━━ Data for this exercise ━━

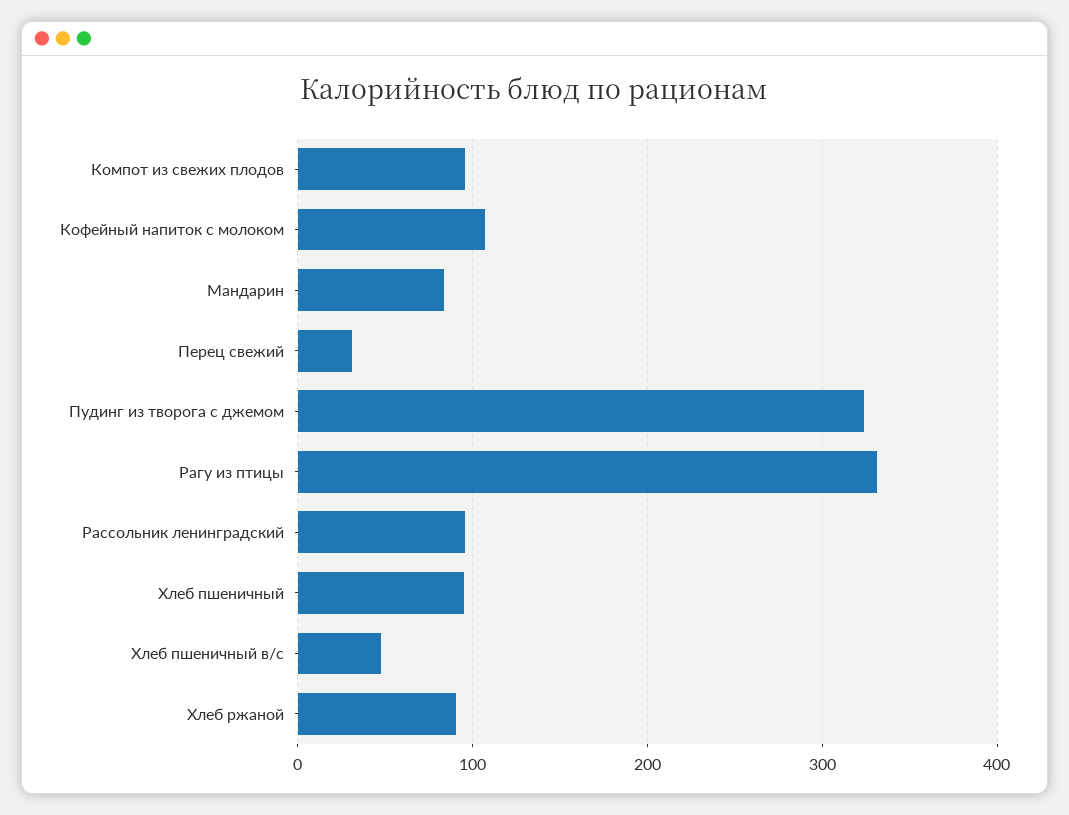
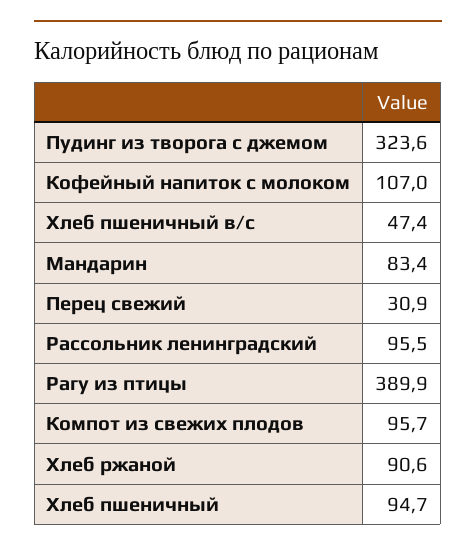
  {
    "Компот из свежих плодов": 95.7,
    "Кофейный напиток с молоком": 107,
    "Мандарин": 83.4,
    "Перец свежий": 30.9,
    "Пудинг из творога с джемом": 323.6,
-   "Рагу из птицы": 330,
+   "Рагу из птицы": 389.9,
    "Рассольник ленинградский": 95.5,
    "Хлеб пшеничный": 94.7,
    "Хлеб пшеничный в/с": 47.4,
    "Хлеб ржаной": 90.6
  }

━━━

▸ **Problem description**:
The lines to return are those in the records above that hold the word "пшеничный".

▸ **Solution to the problem**:
    "Хлеб пшеничный": 94.7,
    "Хлеб пшеничный в/с": 47.4,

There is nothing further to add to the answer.